Similar to other engineering metrics, context matters. It’s important to understand teams and individuals in their day-to-day life to attain a clearer understanding of the situation. There is no single ‘burnout’ metric. Instead, teams need to rely on several indicators of team frustration and pain.
How to prevent developer burnout
Avoiding burnout requires teams to reduce firefighting, hardship, and toil. The goal should be to alleviate deployment pain and enable the fast flow of work from code to production, as well as to create a culture of learning, psychological safety, and fairness.
It starts with improving the organization’s DevOps practices. According to Accelerate:
Burnout can be prevented or reversed, and DevOps can help. Organizations can fix the conditions that lead to burnout by fostering a supportive work environment, by ensuring work is meaningful, and ensuring employees understand how their own work ties to strategic objectives.
Investments in DevOps strengthen the organization's developer experience, improving daily work. Over the long-term, better DevOps minimize several key risk factors for developer burnout.

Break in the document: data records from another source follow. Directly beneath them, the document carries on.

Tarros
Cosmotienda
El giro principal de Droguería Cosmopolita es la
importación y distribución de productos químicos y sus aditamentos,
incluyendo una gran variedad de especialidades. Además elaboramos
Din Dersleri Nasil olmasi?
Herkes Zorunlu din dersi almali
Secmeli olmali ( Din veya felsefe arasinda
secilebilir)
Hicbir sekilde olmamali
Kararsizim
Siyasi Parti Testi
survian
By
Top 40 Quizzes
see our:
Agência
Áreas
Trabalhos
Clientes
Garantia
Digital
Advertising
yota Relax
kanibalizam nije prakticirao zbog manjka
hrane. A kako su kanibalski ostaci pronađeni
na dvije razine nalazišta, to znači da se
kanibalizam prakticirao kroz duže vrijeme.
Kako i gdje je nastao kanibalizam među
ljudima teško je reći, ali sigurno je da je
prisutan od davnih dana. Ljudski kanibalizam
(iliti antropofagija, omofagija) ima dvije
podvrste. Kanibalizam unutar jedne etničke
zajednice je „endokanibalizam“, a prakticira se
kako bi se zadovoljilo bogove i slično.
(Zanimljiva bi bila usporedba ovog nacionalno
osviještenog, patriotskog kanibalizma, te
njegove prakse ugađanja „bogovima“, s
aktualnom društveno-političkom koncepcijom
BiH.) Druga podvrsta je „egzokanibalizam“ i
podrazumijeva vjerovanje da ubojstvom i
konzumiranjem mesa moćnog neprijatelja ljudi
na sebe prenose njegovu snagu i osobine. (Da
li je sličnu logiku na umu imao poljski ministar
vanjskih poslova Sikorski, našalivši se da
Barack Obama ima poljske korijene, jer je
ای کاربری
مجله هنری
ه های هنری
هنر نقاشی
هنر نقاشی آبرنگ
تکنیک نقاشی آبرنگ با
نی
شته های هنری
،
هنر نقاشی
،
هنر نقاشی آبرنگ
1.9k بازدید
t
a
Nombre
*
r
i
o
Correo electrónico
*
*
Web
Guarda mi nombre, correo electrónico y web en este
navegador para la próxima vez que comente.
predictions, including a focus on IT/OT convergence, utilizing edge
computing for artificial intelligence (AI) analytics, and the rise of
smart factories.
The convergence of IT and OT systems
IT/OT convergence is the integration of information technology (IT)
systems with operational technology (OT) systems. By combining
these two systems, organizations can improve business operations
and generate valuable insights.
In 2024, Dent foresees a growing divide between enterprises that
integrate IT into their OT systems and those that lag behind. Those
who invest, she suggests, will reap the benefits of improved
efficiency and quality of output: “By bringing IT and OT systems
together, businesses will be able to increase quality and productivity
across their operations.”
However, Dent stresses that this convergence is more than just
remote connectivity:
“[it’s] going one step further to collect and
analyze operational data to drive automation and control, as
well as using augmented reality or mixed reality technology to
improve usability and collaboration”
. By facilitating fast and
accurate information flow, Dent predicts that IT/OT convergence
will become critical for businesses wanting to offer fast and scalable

To prevent burnout, teams should first embrace the principle of continuous improvement. Continuous improvement is a core idea in Lean methodology that advocates for incremental improvement in an organization’s performance through continuous measuring, learning, and experimentation. It creates a culture that measures and improves daily work, identifying potential development pains and prioritizing their fix.
Second, teams should create an environment that prioritizes psychological safety. They should provide engineers with the safety needed to experiment and learn from mistakes, instead of resorting to blame or finger pointing. Developers must be a part of the decision making process when it directly affects their work.
Third, teams must invest in the developer experience. Doing so requires teams to enable fast feedback, minimize thrash, and reduce fear.
In particular, organizations can reduce chronic stress by providing guardrails that improve the flow of work and remove fear and pain from deployments. Developers can quickly and confidently make changes to code when they have automated tests and environments, telemetry for performance visibility, loosely coupled architecture to isolate failures, and version control for fast rollbacks. Teams can also tackle technical debt on a recurring basis to avoid development stagnation and fear.
Can hybrid or remote work help prevent burnout?
Workplaces are quickly changing as the world grapples with a shift from office to remote or hybrid work. Such a seismic shift will likely change how teams identify and prevent burnout.
Remote work reduces time spent commuting and provides workers with greater control over their schedules. They benefit from more flexibility, which can allow them to spend more time with family and friends or pursue activities outside of work.
Remote work can also lead to fewer distractions and more time spent in flow to work on meaningful tasks. Developers are interrupted less frequently by shoulder taps and open offices.
While hybrid and remote work can remove certain stressors, they can also create new ones. Workers may face unfamiliar challenges, such as a lack of face time with coworkers and less rigid work-life boundaries. Without cultural changes to grapple with their new work environment, newly remote teams increase their risk for burnout.
Engineering teams switching to remote work can also face DevOps issues during their transition. They need to grapple with new requirements, particularly around hardware and team communication.
For a successful transition, teams should monitor for changes in the development process to ensure their tools and practices still work well in their new workplace. If not, they need to adopt new ones that cater better to asynchronous communication and remote development.